Resident Evil 7 might not be my favourite title in the property, but I appreciate that it simultaneously returns the series to its bizarre mix of puzzles, exploration, and horror while also taking it to new places. The massive impact of Resident Evil 4 really derailed the whole series and turned it into something I couldn’t get onboard with. Not that it’s ever smart to get on a derailed train.
I do find it incredibly amusing that the beginning sets everything up to have a compelling plot with interesting antagonists, then it just kind of slides from there. It feels like it’s a hallmark of the series. Resident Evils 1-4 all had that problem where the last act just feels sterile in comparison to everything that happened before it.
The issue tends to be that Resident Evil plots use the last act for revelation rather than climax. It’s where everything comes together, but the only thing Capcom ever does to increase the action is set a countdown.

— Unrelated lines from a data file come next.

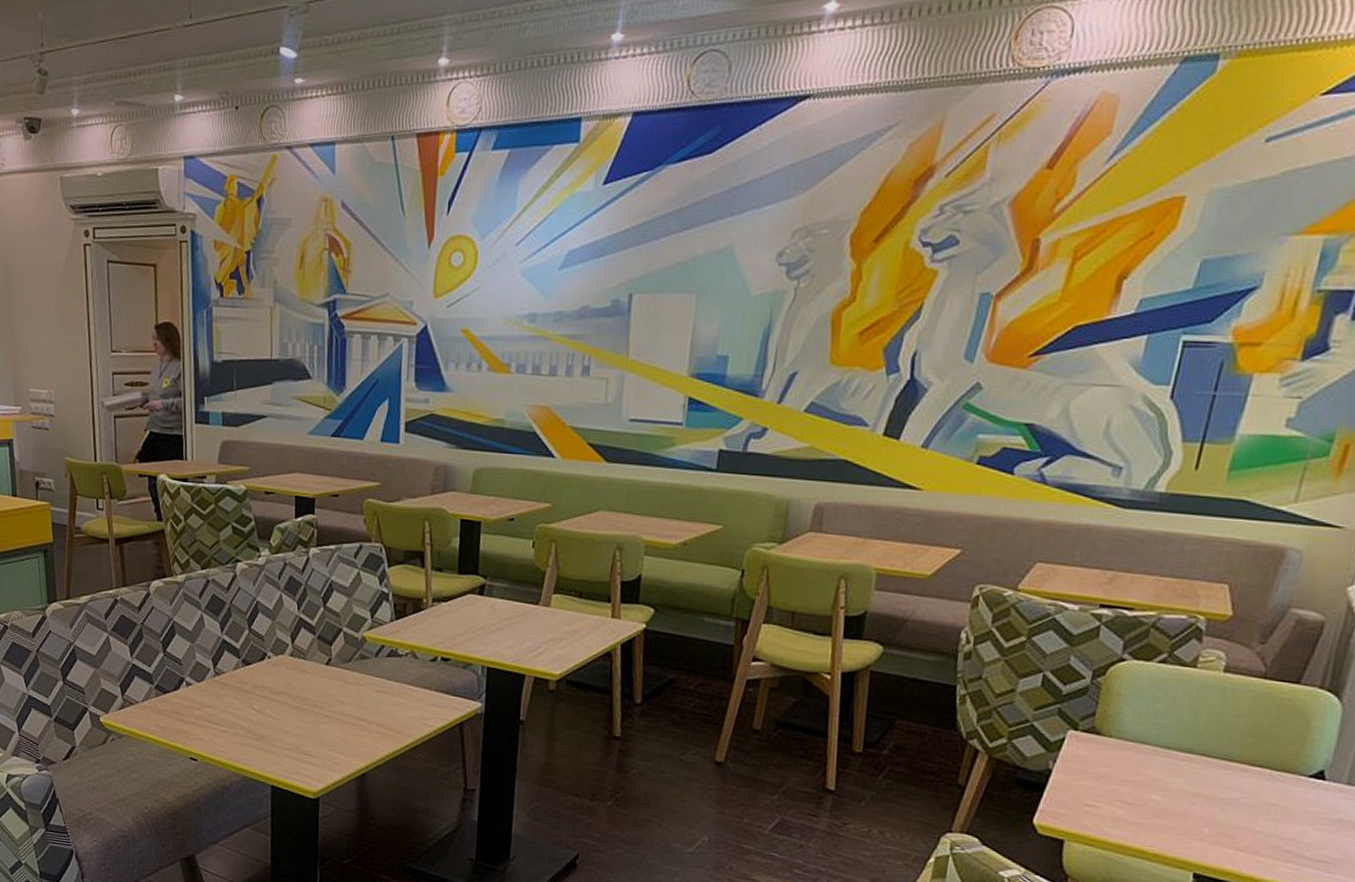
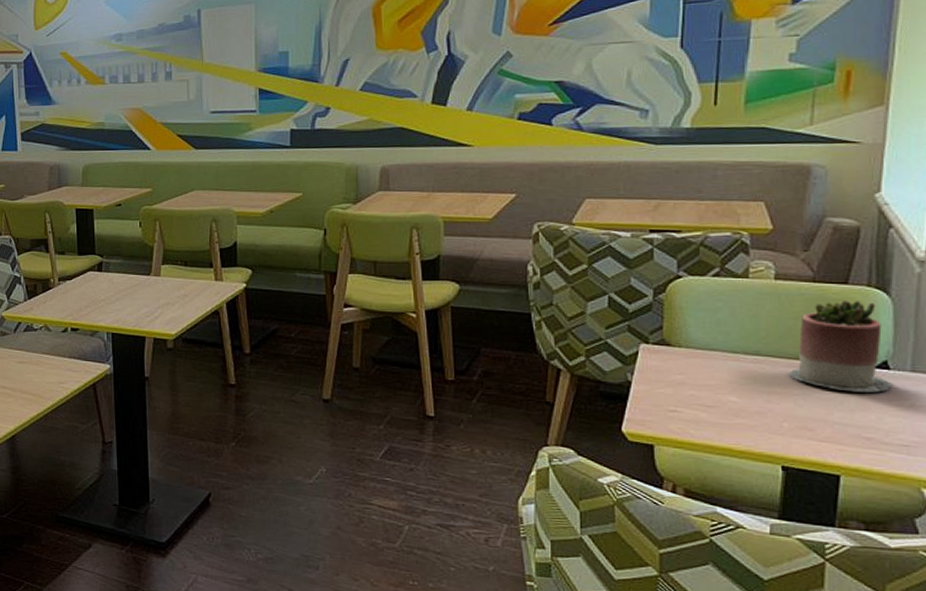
succulent planter: none [1220,700,1326,804] -> present [790,299,892,393]

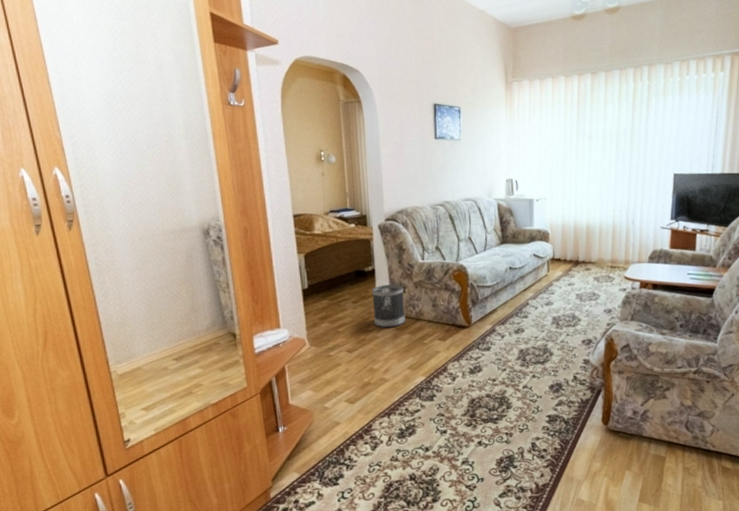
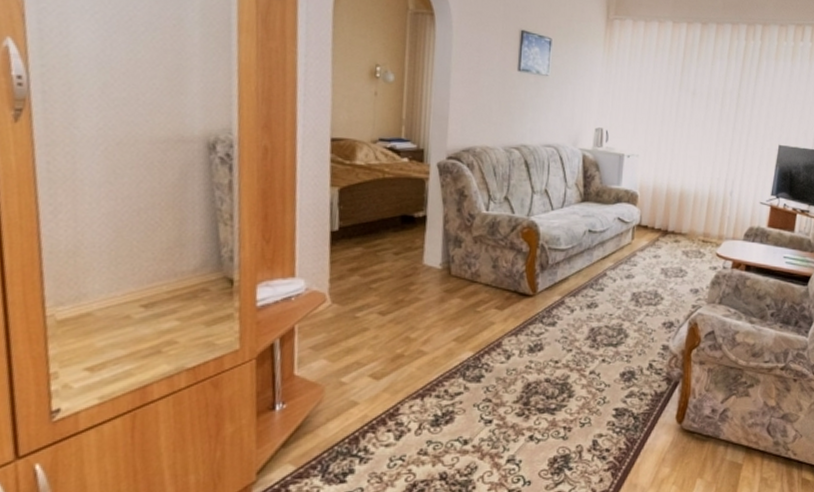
wastebasket: present [372,284,406,328] -> none [418,236,460,289]

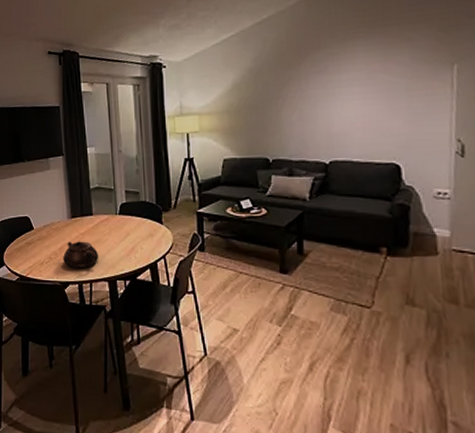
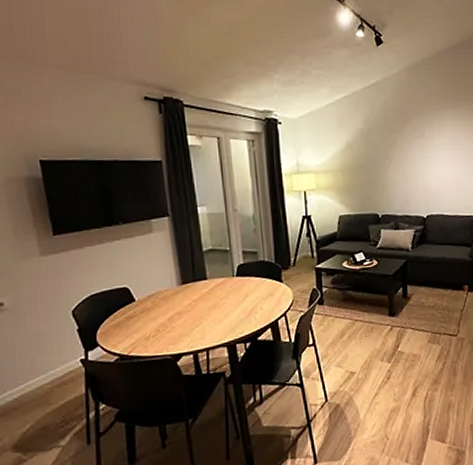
teapot: present [63,241,99,268] -> none [173,307,216,338]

However, at least they managed to get things back on track with Resident Evil 7. It eventually led to the fantastic Resident Evil 2 remake and the less well-executed Resident Evil 3 remake, so everything gets a happy ending. And as for Resident Evil 7, it’s still a good time. It just never manages to reach the mark that it set itself with its incredible introduction chapter.
This review was conducted on a digital PC version of the game. It was purchased by the author.